**SUPPLIED RECORDS:**
§
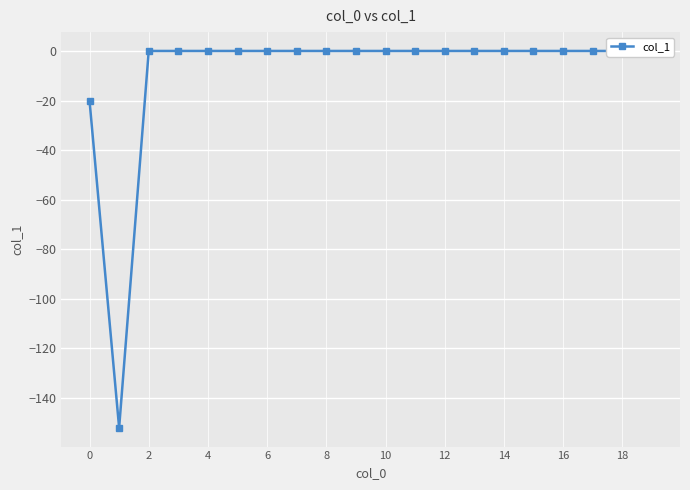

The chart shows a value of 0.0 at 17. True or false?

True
§
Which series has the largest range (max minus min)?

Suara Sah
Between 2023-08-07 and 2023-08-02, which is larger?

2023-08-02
§
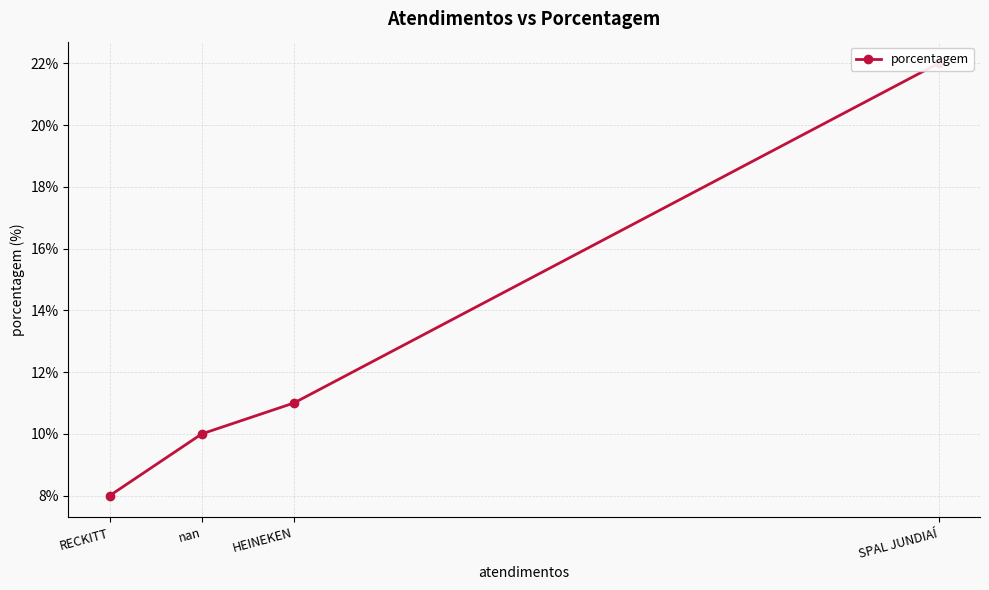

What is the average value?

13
§
**PROBLEM TO SOLVE:** Turn the lines starting with the line that contains "Which series has" and going on through the line that contains "Between 2023-08-07 and" into a Markdown table with the columns Row and Line. Give each line a row number, and leave out the blank lines.

**YOUR RESPONSE:**
| Row | Line |
|---|---|
| 1 | Which series has the largest range (max minus min)? |
| 2 | Suara Sah |
| 3 | Between 2023-08-07 and 2023-08-02, which is larger? |